Merged. Thank you for quick response.

Best regards,
Kazu

> 
> Thanks
> Venkata.
> 
> -----Original Message-----
> From: kazuhiro3.hayashi@toshiba.co.jp [mailto:kazuhiro3.hayashi@toshiba.co.jp]
> Sent: 12 March 2020 12:42
> To: Venkata Seshagiri Pyla <Venkata.Pyla@toshiba-tsip.com>; Dinesh Kumar <Dinesh.Kumar@TOSHIBA-TSIP.COM>
> Cc: cip-security@lists.cip-project.org; cip-dev@lists.cip-project.org
> Subject: RE: Sample image including security packages
> 
> Hello Venkata,
> 
> Thank you for checking the result.
> I confirmed that this variable should not be overwritten in the image recipe.
> Could you send MR including this update to https://gitlab.com/zuka0828/isar-cip-core ?
> 
> Best regards,
> Kazu
> 
> > -----Original Message-----
> > From: Venkata Seshagiri Pyla [mailto:Venkata.Pyla@toshiba-tsip.com]
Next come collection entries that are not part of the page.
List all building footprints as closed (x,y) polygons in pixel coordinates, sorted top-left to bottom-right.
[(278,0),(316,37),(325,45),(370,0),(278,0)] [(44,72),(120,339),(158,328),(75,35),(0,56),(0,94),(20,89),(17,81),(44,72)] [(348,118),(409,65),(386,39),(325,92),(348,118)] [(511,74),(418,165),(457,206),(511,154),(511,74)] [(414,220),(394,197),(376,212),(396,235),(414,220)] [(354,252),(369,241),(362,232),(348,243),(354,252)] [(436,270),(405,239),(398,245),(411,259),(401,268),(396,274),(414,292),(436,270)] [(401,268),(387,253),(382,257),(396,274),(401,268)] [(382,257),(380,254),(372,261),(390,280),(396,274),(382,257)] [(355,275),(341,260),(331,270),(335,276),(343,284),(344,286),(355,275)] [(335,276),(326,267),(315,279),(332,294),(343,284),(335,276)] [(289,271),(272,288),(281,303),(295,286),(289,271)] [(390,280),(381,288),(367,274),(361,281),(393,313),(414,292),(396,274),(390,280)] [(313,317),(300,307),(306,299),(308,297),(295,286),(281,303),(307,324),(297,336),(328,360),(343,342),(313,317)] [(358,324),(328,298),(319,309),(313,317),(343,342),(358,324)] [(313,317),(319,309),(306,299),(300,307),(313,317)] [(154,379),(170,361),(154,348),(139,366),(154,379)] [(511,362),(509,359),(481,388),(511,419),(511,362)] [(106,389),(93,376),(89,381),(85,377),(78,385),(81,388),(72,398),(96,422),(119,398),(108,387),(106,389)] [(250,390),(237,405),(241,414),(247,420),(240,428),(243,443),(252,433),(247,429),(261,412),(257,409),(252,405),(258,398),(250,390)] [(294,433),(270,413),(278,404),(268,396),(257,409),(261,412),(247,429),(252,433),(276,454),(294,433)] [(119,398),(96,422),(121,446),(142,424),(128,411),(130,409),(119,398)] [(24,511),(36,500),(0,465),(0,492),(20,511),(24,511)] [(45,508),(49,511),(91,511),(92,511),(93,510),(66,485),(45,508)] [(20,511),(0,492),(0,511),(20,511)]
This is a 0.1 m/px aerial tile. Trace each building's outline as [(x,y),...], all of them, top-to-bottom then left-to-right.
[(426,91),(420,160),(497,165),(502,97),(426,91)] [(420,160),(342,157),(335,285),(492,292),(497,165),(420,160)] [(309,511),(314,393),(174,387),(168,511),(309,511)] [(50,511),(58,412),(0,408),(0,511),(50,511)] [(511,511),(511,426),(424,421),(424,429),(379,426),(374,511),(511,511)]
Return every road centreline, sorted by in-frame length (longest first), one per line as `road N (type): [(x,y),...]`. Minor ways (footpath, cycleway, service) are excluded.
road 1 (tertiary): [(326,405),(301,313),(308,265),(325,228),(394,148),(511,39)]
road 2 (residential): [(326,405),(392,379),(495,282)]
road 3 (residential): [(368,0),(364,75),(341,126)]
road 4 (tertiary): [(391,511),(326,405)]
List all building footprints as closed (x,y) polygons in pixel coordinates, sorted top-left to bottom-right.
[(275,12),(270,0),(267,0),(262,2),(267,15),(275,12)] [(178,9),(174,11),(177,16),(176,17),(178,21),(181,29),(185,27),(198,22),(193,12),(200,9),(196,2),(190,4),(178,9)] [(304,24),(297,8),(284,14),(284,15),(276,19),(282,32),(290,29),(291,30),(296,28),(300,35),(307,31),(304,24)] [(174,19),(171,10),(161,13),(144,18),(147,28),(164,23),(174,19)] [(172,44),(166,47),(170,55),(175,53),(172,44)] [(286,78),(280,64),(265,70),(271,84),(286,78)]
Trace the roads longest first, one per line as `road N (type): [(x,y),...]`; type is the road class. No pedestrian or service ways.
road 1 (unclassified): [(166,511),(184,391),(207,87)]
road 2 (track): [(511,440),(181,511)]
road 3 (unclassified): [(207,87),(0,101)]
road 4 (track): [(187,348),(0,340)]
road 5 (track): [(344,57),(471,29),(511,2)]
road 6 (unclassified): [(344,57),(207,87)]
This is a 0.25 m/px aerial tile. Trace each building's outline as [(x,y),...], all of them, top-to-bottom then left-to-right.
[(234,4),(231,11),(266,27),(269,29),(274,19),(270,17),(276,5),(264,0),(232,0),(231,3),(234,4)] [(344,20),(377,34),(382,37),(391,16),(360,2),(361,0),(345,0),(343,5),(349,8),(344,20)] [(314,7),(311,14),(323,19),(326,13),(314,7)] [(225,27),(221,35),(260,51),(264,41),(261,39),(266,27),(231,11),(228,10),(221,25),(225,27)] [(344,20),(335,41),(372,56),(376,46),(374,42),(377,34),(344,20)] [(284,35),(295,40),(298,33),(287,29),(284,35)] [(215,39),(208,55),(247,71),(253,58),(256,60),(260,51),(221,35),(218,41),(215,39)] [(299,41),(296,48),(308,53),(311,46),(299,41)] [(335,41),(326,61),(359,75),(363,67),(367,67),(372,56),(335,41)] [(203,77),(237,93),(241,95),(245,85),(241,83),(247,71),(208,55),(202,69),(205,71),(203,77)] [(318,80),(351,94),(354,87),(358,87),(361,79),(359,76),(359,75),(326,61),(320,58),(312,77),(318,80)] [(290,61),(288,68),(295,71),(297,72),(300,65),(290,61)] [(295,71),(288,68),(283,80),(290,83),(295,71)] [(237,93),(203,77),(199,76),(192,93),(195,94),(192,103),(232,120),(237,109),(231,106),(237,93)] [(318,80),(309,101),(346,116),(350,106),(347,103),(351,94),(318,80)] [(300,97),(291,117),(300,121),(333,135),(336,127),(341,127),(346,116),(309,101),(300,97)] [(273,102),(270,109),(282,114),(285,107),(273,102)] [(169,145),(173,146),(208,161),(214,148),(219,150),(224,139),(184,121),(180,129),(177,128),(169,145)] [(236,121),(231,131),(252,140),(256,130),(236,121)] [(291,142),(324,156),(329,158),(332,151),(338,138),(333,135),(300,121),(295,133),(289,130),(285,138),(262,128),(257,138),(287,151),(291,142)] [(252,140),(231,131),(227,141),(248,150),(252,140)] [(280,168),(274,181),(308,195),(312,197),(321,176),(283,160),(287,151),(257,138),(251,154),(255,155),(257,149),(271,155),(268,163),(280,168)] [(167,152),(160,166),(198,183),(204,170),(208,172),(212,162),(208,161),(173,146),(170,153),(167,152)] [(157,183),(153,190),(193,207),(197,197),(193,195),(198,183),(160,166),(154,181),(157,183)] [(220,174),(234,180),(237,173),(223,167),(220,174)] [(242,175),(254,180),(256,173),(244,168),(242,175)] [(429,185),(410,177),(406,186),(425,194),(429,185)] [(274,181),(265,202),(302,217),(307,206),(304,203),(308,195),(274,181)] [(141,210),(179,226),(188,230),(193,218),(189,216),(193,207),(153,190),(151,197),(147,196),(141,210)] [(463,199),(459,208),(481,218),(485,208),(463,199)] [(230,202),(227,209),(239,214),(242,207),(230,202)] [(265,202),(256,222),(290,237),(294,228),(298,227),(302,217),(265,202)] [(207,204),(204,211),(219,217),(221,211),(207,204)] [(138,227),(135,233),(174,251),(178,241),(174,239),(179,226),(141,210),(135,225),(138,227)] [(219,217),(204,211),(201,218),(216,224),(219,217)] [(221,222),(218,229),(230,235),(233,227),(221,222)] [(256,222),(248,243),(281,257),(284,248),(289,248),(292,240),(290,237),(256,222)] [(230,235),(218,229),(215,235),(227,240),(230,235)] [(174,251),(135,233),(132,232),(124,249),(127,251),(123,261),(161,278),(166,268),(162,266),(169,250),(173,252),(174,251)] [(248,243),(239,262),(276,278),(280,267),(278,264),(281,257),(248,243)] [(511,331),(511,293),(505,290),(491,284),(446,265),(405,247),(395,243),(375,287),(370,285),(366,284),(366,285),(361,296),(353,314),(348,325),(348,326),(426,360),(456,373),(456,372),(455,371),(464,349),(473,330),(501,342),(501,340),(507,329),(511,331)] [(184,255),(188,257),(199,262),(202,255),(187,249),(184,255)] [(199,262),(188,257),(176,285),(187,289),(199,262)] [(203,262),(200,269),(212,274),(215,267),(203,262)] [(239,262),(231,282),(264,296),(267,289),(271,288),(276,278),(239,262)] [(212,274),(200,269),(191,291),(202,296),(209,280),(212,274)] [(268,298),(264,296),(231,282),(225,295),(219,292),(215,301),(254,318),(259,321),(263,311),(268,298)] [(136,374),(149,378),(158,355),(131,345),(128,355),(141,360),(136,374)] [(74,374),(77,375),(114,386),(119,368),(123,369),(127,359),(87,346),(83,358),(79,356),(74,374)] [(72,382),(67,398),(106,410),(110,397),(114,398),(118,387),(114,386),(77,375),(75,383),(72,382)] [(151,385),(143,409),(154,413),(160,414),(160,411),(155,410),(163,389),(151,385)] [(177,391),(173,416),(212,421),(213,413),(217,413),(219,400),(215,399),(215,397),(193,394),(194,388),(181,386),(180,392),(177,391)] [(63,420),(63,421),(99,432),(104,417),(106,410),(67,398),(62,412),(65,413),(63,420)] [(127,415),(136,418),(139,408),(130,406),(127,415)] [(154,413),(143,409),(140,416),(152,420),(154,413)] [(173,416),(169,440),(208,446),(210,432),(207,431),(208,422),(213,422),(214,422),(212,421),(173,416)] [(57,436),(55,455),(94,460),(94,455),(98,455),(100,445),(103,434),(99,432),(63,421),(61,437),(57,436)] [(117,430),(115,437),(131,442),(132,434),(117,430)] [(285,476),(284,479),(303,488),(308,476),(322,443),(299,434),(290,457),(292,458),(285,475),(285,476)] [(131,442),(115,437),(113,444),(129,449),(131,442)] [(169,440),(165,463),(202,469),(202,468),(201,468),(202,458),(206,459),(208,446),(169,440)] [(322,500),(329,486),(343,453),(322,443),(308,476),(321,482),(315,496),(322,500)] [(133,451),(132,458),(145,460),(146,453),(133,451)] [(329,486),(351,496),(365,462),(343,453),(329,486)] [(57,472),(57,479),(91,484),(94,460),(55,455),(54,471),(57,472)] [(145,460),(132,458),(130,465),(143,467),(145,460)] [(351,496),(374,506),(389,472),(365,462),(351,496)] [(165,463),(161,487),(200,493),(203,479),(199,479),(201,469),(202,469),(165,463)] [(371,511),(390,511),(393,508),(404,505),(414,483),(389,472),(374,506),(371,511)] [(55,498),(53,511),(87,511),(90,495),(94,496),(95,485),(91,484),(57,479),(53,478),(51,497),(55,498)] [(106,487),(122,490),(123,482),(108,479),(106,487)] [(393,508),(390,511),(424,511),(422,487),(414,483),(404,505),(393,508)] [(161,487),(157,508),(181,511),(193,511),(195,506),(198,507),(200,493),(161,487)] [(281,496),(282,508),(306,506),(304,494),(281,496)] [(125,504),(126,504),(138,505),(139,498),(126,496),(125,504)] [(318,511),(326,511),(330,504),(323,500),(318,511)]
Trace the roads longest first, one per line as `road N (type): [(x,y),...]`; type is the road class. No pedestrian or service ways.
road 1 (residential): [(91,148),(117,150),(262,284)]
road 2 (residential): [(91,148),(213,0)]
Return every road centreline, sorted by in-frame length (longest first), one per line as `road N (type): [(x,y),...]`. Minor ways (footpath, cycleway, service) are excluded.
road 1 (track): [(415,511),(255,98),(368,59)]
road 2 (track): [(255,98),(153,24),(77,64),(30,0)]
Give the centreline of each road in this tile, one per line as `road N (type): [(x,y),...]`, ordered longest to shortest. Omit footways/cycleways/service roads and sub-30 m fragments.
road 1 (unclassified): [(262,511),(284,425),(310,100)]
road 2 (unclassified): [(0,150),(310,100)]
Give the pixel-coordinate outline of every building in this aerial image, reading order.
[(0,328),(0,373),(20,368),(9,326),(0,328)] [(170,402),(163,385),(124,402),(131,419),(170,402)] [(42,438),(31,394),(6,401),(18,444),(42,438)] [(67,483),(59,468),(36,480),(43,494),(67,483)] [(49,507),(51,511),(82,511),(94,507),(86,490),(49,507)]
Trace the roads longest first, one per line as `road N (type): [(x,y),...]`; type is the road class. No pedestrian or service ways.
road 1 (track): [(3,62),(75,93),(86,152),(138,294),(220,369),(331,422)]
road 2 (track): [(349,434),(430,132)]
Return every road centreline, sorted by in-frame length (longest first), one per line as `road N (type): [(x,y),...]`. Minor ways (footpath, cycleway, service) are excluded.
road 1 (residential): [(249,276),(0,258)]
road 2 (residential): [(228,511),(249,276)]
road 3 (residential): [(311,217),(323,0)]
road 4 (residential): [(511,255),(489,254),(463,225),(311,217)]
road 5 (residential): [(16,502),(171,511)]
> > Sent: Thursday, March 12, 2020 12:56 PM
> > To: hayashi kazuhiro(林 和宏 ○ＳＷＣ□ＯＳＴ) <kazuhiro3.hayashi@toshiba.co.jp>;
> > dinesh kumar(ＴＳＩＰ DS Company) <dinesh.kumar@toshiba-tsip.com>
> > Cc: cip-security@lists.cip-project.org; cip-dev@lists.cip-project.org
> > Subject: RE: Sample image including security packages
> >
> > Hello Kazu-san,
> >
> > I observed 'init' system is not included in the image when append
> > operator is not used and so booting the image is not successful.
> >
> > Here is the output of `bitbake -e cip-core-image-security | grep
> > 'IMAGE_PREINSTALL'` when append is not used
> > ----------------------------------------------------------------------
> > ---------------------------
> > # $IMAGE_PREINSTALL [2 operations]
> > IMAGE_PREINSTALL=" 	openssl libssl1.1 	fail2ban 	openssh-server openssh-sftp-server openssh-client
> > 	syslog-ng-core syslog-ng-mod-journal 	aide aide-common 	libnftables0 nftables 	libpam-pkcs11
> > 	chrony 	tpm2-tools 	tpm2-abrmd 	libtss2-esys0 libtss2-udev 	libpam-cracklib 	acl
> > 	libauparse0 audispd-plugins auditd 	uuid-runtime 	vim "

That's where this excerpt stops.